This Is Where the World Ends

This Is Where the World Ends by Amy Zhang



Dedication

To the girls with matches in their fists

and fire in their hearts






PART I


ONCE UPON A TIME





after


NOVEMBER 15


Everything ends. This is obvious. This is the easy part. This is what I believe in: the inevitable, the catastrophe, the apocalypse.

What’s harder is trying to figure out when it all began to collapse. I would argue that it has always been going to shit, but this is when we finally began to notice:

On the last day of summer before senior year, Janie Vivian moved away. We sat at our desks facing each other through windows thrown open. A bookshelf was balanced between the sills, but she didn’t crawl over. She didn’t cry, either. She was thinking, hard. That was worse.

“You could always just move in with me,” I said. I wasn’t quite joking.

She didn’t answer. She sat still except for her fingers, which hadn’t stopped rubbing her favorite rock from the Metaphor since her parents had told her to pack up her room. Her thumb was black from all the marker ink on it.

The new house was on the other side of town and much bigger. The back was almost entirely windows, and she could see the quarry and the top of the Metaphor from her room. Her grandpa had finally died, which meant that they finally had money again. It was everything her mother wanted. These were the things she had told me in pieces. She rarely talked about it, and I didn’t ask. I hadn’t seen the new house yet, and I never wanted to.

“It’s going to be okay.” She said it slowly. Her thumb rubbed circles on the rock, smudging the writing. Behind her, the room was empty. She was leaving the desk and the shelves because her parents had bought her new ones.

Downstairs, her dad shouted her name again.

It was humid. I shifted, and there was sweat on my desk in the shape of my forearms. It had been the hottest day of the year. Janie had said it was a sign.

“This isn’t it,” she said. She was glaring at me. “I know what you’re going to say, and this isn’t it.”

“I wasn’t going to say that,” I said. “I was going to say that I’ll see you in English tomorrow.”

“No, you weren’t.”

She was right. I wasn’t.

“It’s just across town,” she said, and she was still glaring, but not at me. She was rubbing her thumb raw. “That’s nothing. Nothing’s going to change, okay? Okay?”

“Yeah,” I said, but she wasn’t listening.

Her name came again in a singsong. “Jaaaaaaaaanie!”

Her mom. Janie’s fist went white.

“It’s not really even across town,” I said. “Really, it’s just down the road.”

She reached into her pocket for a new rock, a clean one. She pulled out a marker, scribbled something in tiny letters, and then she opened her top drawer and dropped the rock in. She always did that. She trailed rocks behind her.

She stood. She stared at me. Her hair was frizzing from the heat, and her pockets bulged with stones.

“You and me,” she said. “You and me, Micah Carter.”

Then she reached for the board between our windows. She pulled it back into her room, and I thought, This is it. Our eyes met, and she said, “More than anything,” before she banged the window shut between us.

“More than everything,” I said, but of course she couldn’t hear me. I felt a ripple in the air; the window closing made the only breeze we’d had in days. I blinked, and when I opened my eyes again, she was leaving. Her journal was tucked under her arm and her hair was swinging, and she didn’t slam the door as she always did—she closed it with her fingertips, and everything was still. The world had already begun to end.

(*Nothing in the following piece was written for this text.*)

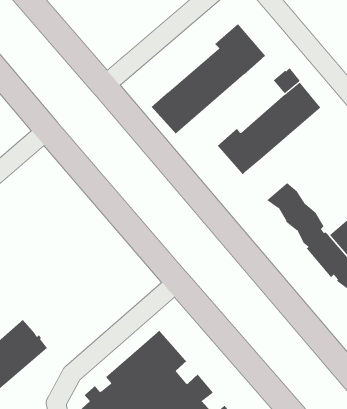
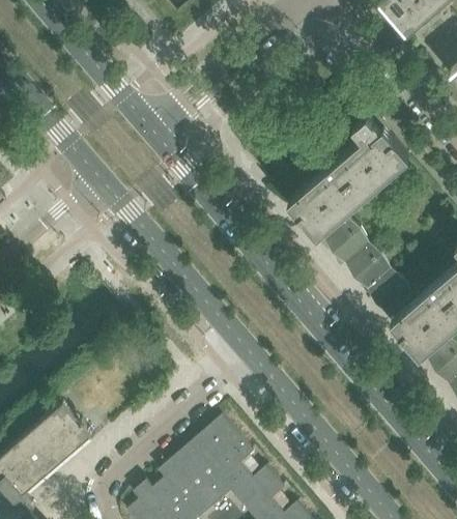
building: [151,23,266,134] -> none
building: none -> [320,219,369,266]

When I wake up in the hospital and they ask me what happened, that’s what I tell them. It’s the last thing I remember.

People are here for smoke inhalation and alcohol poisoning. A lot of people have burns. A lot of the burns are bad. At least one person sprained an ankle, and a few people have broken fingers.

That’s what the nurses say, but they don’t tell me what happened. They just keep saying there was an accident. Every time they leave, Dewey flips off the door. Dewey never fucking leaves. He brought the new Metatron and my Xbox, and he sits there and shoots Nazi zombies at full volume while my head explodes.

“Look, man,” he says again. “You were an idiot. That’s not an accident. You got too shit-faced and you’re goddamn lucky you didn’t drown in your own puke.”

He’s lying. His fingers twitch. Cigarettes strain against his front pocket. The nurse told him he’d have to leave if he tried to smoke in here again.